Ah, I haven’t realized Expr was mutable. Nonetheless, I tend to prefer functional style and no in-place modification, when there is no performance penalty, or it is irrelevant.

I understand that in-place modification in general is sometimes risky, but in this case it is just shorter to write and all args can be passed just as is to any function, you don’t even have to split args and kwargs.

Concerning inplace modification just be aware that your

will pass on the args as they are and you may still be modifying your args in-place, e.g.

macro m(args...)
    newargs = filter(arg -> !Meta.isexpr(arg, :(=)), args)
    for arg in newargs
        if Meta.isexpr(arg, :vect)
            arg.args = vcat(["test"], arg.args)

@m [1, 2, 3, 4] ["a", "b", "c"]
# (:(["test", 1, 2, 3, 4]), :(["test", "a", "b", "c"]))
1 Like

filtered elements are === equal to elements in the input iterable, not deep-copied, so this is always the case when the elements are mutated.
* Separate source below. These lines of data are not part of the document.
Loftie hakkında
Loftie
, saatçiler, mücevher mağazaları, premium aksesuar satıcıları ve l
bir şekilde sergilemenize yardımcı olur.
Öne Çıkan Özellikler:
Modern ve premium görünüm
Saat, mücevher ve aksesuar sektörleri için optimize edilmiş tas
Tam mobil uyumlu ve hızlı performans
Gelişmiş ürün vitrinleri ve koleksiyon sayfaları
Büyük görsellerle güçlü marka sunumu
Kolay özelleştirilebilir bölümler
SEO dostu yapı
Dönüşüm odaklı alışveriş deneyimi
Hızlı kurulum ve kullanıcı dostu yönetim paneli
I think HanD just meant “# and then do whatever you like with kwargs and args” does not involve mutation e.g. constructing Expr(:kw, arg.args...) instead of mutating arg.head = :kw. Personally I do mutation if it’s simpler to write and I didn’t need to keep the original Expression for something else, and if that ends up changing, I don’t have to replace the mutation code because I could just deepcopy the Expression.

1 Like

I totally agree. It’s quite the same practice that I have adopted over time …
So let’s close this, I think we agree that argument handling of macros has some pitfalls but they will probably not be changed due to performance and compatibility reasons.
Thanks everyone to their comments and inputs!